++++ DATA SUPPLIED ++++

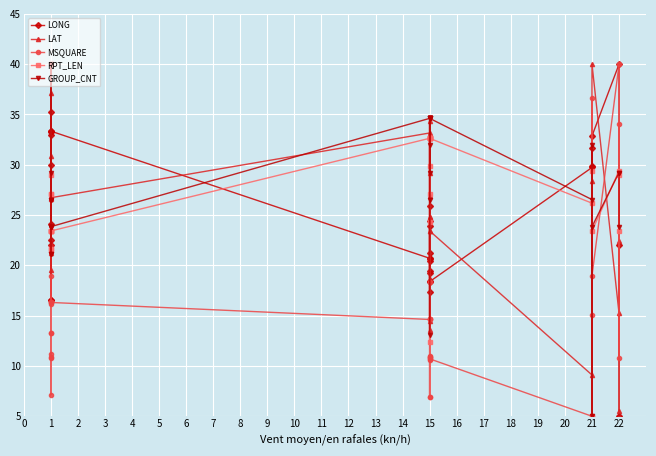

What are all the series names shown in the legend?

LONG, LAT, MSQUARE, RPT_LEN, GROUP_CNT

++++
++++ DATA SUPPLIED ++++

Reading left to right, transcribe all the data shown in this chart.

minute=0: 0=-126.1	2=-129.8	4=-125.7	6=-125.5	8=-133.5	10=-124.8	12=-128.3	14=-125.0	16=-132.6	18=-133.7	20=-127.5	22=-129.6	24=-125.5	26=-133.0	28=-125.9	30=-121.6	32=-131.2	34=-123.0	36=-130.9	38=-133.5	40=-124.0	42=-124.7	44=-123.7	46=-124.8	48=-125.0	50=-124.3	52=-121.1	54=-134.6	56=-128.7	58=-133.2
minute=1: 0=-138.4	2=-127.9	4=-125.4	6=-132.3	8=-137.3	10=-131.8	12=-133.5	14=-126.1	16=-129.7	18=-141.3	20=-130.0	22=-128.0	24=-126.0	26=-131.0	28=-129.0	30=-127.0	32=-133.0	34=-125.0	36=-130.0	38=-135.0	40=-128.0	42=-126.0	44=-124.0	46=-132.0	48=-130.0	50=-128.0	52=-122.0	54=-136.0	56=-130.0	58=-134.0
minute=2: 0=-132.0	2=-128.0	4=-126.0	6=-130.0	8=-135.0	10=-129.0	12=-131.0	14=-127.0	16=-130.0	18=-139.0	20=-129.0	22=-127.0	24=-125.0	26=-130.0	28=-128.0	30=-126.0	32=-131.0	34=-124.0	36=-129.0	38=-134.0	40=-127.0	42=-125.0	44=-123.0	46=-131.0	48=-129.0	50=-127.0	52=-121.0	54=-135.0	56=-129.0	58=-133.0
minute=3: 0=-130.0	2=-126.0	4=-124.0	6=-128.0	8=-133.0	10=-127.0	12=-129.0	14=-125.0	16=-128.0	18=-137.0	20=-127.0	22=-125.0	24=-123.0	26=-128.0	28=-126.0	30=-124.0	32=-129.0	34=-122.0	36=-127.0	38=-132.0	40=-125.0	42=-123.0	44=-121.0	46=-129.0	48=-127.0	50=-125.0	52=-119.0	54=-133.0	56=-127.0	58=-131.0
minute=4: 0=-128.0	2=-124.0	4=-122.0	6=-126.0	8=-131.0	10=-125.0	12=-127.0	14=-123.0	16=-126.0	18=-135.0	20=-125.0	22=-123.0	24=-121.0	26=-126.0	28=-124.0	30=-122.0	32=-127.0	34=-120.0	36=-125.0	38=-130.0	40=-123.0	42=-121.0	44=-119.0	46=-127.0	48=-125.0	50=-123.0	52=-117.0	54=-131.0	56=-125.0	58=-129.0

++++

*WORK REQUIRED:* From the listing above, write out word for word the lines that begin at the one containing "What are all" and stop after the one containing "LONG, LAT, MSQUARE, RPT_LEN, GROUP_CNT".

*SOLVED EXERCISE:*
What are all the series names shown in the legend?

LONG, LAT, MSQUARE, RPT_LEN, GROUP_CNT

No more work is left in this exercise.